Est-ce l’actualité qui sert le roi, ou le roi qui bouscule l’actualité ?... Qu’il s’agisse de l’une ou de l’autre hypothèse – et sans doute faut-il y déceler une part de vérité dans les deux - le discours adressé par le roi à son peuple en ce mercredi 9 mars 2011 restera comme un nouvel acte fondateur du règne de Mohammed VI.
Le roi met à profit le calendrier du processus de régionalisation avancée pour engager le Royaume sur la voie d’une réforme constitutionnelle majeure. Démarche audacieuse, empreinte d’une grande subtilité.
Certes, la mise en œuvre de la régionalisation, avec élection des conseils régionaux au suffrage universel direct, transfert du pouvoir exécutif des walis et gouverneurs aux présidents de régions, refonte de la Chambre des conseillers… imposait l’adoption de quelques amendements à la Constitution. Certes, les événements qui, depuis la mi-décembre 2010, bousculent nombre de pays arabes aux confins du Maghreb et du Moyen-Orient - et incitent la jeunesse marocaine à exprimer haut et fort ses revendications en faveur de plus de justice, de libertés, et de transparence dans la vie politique, économique et sociale – ne pouvaient laisser le chef de l’Etat insensible à l’espérance ainsi portée, sereinement à ce jour. Mais, en engageant le pays sur la voie d’une révision constitutionnelle globale (lire pages X à X), le roi entend répondre sans tarder aux aspirations de ses concitoyens (notamment en matière de libertés et de droits de l’homme, d’indépendance de la justice), bâtir le socle d’une nouvelle organisation institutionnelle au bénéfice d’un réel équilibre des pouvoirs, avec un Premier ministre chef d’un exécutif effectif.

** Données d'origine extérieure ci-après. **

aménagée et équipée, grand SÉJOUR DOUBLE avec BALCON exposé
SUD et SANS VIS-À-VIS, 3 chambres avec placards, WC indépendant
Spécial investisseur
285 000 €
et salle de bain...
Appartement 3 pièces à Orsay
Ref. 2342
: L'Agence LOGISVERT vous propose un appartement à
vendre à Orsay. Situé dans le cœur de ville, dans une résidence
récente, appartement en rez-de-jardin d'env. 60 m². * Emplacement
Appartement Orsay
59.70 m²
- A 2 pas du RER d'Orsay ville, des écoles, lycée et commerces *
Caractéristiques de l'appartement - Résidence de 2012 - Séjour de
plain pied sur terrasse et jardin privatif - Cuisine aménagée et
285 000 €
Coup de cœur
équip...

Ce faisant, le roi ne fait pas seulement montre d’une habileté de circonstance. Il invite fermement les partis politiques et toutes les forces de la nation – y compris les « organisations de jeunes et les acteurs associatifs » - à concourir à la réussite de ce nouveau projet fondateur. Surtout, il fait entrer de plain-pied le Maroc dans le cercle des grandes démocraties. Et donne une singulière leçon à ses puissants voisins au sein du monde arabe. Quand la Tunisie et l’Egypte peinent à organiser la nécessaire transition au lendemain de la déchéance de leurs dirigeants, quand le Yémen voisin refuse au président Saleh, depuis 32 ans au pouvoir, l’idée même d’une nouvelle constitution érigée en bouée de sauvetage, quand les monarchies du Golfe s’efforcent de contrôler toute velléité de contestation… le Maroc apparaît aujourd’hui dans toute son « exception ».
Si le roi fixe le cadre, la commission – invitée à rendre ses propositions d’ici à trois mois – a toute latitude pour faire preuve « d’imagination et de créativité ». Autant dire pour placer le curseur de la réforme au plus près des attentes du peuple, dans toutes ses composantes, et aborder toutes les questions « cruciales » débattues ces derniers jours au sein même de la société.
Le discours du roi n’est pas seulement une adresse institutionnelle de plus à l’égard de la nation. Il marque une rupture fondamentale en ce qu’il bouscule l’ordre établi, invitant de façon pressante les formations politiques à faire leur propre révolution. Et toutes les composantes de la société à contribuer à l’édification d’une démocratie apaisée. Cette « révolution royale » ne devrait pas rester isolée. Ce sont toutes les forces de la nation qui se voient ainsi sollicitées par leur roi, pour de plus nobles objectifs que ceux dans lesquels quelques esprits chagrins et parfois haineux voudraient les contraindre, dans un médiocre quotidien.